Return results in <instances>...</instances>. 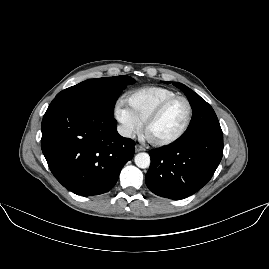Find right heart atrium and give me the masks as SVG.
Masks as SVG:
<instances>
[{
  "instance_id": "1",
  "label": "right heart atrium",
  "mask_w": 269,
  "mask_h": 269,
  "mask_svg": "<svg viewBox=\"0 0 269 269\" xmlns=\"http://www.w3.org/2000/svg\"><path fill=\"white\" fill-rule=\"evenodd\" d=\"M115 117L122 124L126 135H135L141 132L142 125L133 116L123 99H119L115 105Z\"/></svg>"
}]
</instances>
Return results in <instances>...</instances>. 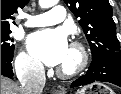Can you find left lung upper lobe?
<instances>
[{
    "mask_svg": "<svg viewBox=\"0 0 121 94\" xmlns=\"http://www.w3.org/2000/svg\"><path fill=\"white\" fill-rule=\"evenodd\" d=\"M81 25L92 51V57L121 56L108 0H64Z\"/></svg>",
    "mask_w": 121,
    "mask_h": 94,
    "instance_id": "5c2ea615",
    "label": "left lung upper lobe"
}]
</instances>
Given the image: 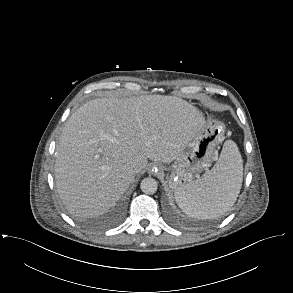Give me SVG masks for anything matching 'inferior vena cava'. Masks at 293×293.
I'll use <instances>...</instances> for the list:
<instances>
[{"label":"inferior vena cava","instance_id":"1","mask_svg":"<svg viewBox=\"0 0 293 293\" xmlns=\"http://www.w3.org/2000/svg\"><path fill=\"white\" fill-rule=\"evenodd\" d=\"M128 170L131 172V173H138L140 171V168L137 164H131L129 167H128Z\"/></svg>","mask_w":293,"mask_h":293}]
</instances>
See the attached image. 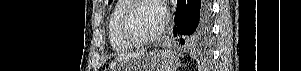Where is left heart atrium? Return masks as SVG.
Here are the masks:
<instances>
[{
    "mask_svg": "<svg viewBox=\"0 0 301 71\" xmlns=\"http://www.w3.org/2000/svg\"><path fill=\"white\" fill-rule=\"evenodd\" d=\"M159 7V10H160V13H161V16H162V19H163V22L165 21L166 19V9L163 7V6H158Z\"/></svg>",
    "mask_w": 301,
    "mask_h": 71,
    "instance_id": "1",
    "label": "left heart atrium"
}]
</instances>
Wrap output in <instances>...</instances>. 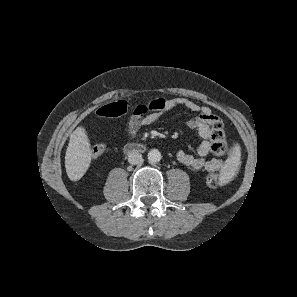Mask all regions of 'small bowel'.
Wrapping results in <instances>:
<instances>
[{
    "label": "small bowel",
    "mask_w": 297,
    "mask_h": 297,
    "mask_svg": "<svg viewBox=\"0 0 297 297\" xmlns=\"http://www.w3.org/2000/svg\"><path fill=\"white\" fill-rule=\"evenodd\" d=\"M147 109L143 114H132L127 122V133L134 137L140 127L150 125L156 122L163 114L176 107H183L196 115L187 121L188 128L196 130L202 141L197 148V154L192 155L183 150L177 152V160L194 170H205L213 173L220 171L224 166L222 159H205L210 151V142L212 135V125L217 117L206 106H200L198 103L186 97H172L168 99L155 98L149 101Z\"/></svg>",
    "instance_id": "c3829d8e"
}]
</instances>
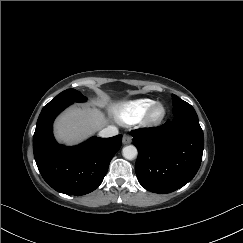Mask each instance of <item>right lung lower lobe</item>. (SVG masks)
I'll return each instance as SVG.
<instances>
[{
  "label": "right lung lower lobe",
  "mask_w": 243,
  "mask_h": 243,
  "mask_svg": "<svg viewBox=\"0 0 243 243\" xmlns=\"http://www.w3.org/2000/svg\"><path fill=\"white\" fill-rule=\"evenodd\" d=\"M67 106L57 102L43 107L33 136L34 158L43 179L56 191L85 195L103 181L122 136L92 137L73 147L59 145L52 133L55 117Z\"/></svg>",
  "instance_id": "98d812e1"
}]
</instances>
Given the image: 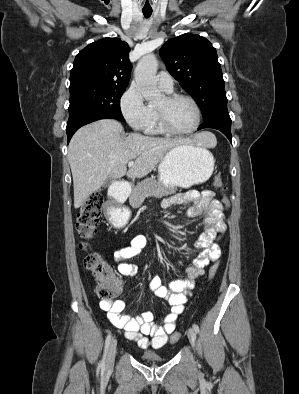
- - - - -
Turn the entries, from the line containing "Mask each instance" up to and including the last line of the entries, into a numbered list, leaving out blank lines and the pictures.

1. Mask each instance of <item>right lung lower lobe</item>. (SVG masks)
2. I'll return each instance as SVG.
3. <instances>
4. [{
5.   "label": "right lung lower lobe",
6.   "mask_w": 243,
7.   "mask_h": 243,
8.   "mask_svg": "<svg viewBox=\"0 0 243 243\" xmlns=\"http://www.w3.org/2000/svg\"><path fill=\"white\" fill-rule=\"evenodd\" d=\"M67 106L57 102L43 107L33 136L34 158L43 179L56 191L85 195L103 181L122 136L92 137L73 147L59 145L52 133L55 117Z\"/></svg>",
9.   "instance_id": "98d812e1"
10. }]
11. </instances>
12. Given the image: 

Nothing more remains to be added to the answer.